The decision by FIFA, soccer's world governing body, to award the 2022 World Cup to Qatar was momentous on many levels, but historic on one key score: Never before has a global sporting event of such stature been awarded to a country so clearly stuck in a "bad neighborhood" like the Persian Gulf, where the potential for large-scale regional war between now and 2022 is far from theoretical. FIFA's decision was bold alright, but it also signals the international community's growing faith in what Gulf Cooperation Council countries like Qatar have achieved in promoting economic and network connectivity with the outside world. You could say that the 2022 World Cup is globalization's way of returning the favor.
Going back to my 2003 Esquire article, "The Pentagon's New Map," and my 2004 book of the same name, I've argued that you can divide the world into two general categories: a Functioning Core of countries with high or rapidly increasing connectivity with globalization in all its forms, and the Non-Integrated Gap, where most -- but not every -- country is situated in regions lacking such deep connectivity. The logic is simple enough: The more that countries connect to the outside world, the more they suffer its many rules that circumscribe behavior. Once a country passes a threshold of deep connectivity, it gets out of the war-and-defense business and into the policing-and-security business.

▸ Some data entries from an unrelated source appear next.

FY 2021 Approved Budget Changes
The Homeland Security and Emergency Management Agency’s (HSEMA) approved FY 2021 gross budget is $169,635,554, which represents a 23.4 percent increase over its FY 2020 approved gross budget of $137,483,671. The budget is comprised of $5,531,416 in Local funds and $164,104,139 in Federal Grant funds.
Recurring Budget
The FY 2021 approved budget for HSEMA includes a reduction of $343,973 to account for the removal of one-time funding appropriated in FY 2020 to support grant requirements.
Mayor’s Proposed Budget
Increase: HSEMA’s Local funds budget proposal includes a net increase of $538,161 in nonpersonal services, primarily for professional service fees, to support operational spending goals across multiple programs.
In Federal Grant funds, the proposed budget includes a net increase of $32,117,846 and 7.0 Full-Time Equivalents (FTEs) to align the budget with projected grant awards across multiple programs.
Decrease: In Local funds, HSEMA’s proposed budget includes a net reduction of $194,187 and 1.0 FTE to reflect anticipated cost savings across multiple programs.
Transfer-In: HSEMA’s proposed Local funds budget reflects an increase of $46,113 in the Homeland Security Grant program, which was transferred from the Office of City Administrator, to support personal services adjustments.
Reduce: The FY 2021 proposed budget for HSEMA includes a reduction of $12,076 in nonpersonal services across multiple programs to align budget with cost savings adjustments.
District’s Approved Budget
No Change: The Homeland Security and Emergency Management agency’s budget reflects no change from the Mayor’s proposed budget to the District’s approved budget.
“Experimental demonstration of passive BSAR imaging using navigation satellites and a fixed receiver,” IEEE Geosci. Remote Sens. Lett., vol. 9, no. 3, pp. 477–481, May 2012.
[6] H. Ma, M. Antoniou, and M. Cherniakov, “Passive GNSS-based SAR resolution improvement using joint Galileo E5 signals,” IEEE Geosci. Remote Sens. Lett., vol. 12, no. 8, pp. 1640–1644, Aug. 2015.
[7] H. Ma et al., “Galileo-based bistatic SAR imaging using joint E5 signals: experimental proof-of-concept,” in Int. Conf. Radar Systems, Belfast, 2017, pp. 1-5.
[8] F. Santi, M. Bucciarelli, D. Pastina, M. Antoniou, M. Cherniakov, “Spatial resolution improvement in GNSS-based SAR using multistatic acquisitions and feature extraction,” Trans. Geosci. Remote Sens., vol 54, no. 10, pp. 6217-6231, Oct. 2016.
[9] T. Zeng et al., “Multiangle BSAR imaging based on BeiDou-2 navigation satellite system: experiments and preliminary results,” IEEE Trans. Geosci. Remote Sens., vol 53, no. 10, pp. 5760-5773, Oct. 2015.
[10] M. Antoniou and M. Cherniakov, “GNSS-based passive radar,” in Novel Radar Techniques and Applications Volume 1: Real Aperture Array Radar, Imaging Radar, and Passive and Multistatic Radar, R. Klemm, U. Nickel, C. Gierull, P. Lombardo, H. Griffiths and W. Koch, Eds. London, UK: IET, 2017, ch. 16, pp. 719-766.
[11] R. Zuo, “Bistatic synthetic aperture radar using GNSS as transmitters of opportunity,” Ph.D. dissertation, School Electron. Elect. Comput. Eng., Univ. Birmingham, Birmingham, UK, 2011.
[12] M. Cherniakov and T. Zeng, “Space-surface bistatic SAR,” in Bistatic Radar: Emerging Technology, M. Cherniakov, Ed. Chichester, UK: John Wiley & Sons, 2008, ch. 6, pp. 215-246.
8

Geographically, the Core now consists of the "old core" West of North America, Western Europe and industrialized Asia, plus the "new core" created by the fall of the Soviet Union and the rising economic pillars of Asia and the South. The Gap remains centered around the equator, stretching from the Caribbean Rim and Andean north of South America on to Africa and Southwest Asia, up to the Caucasus and Central Asia, and wrapping around much of Southeast Asia.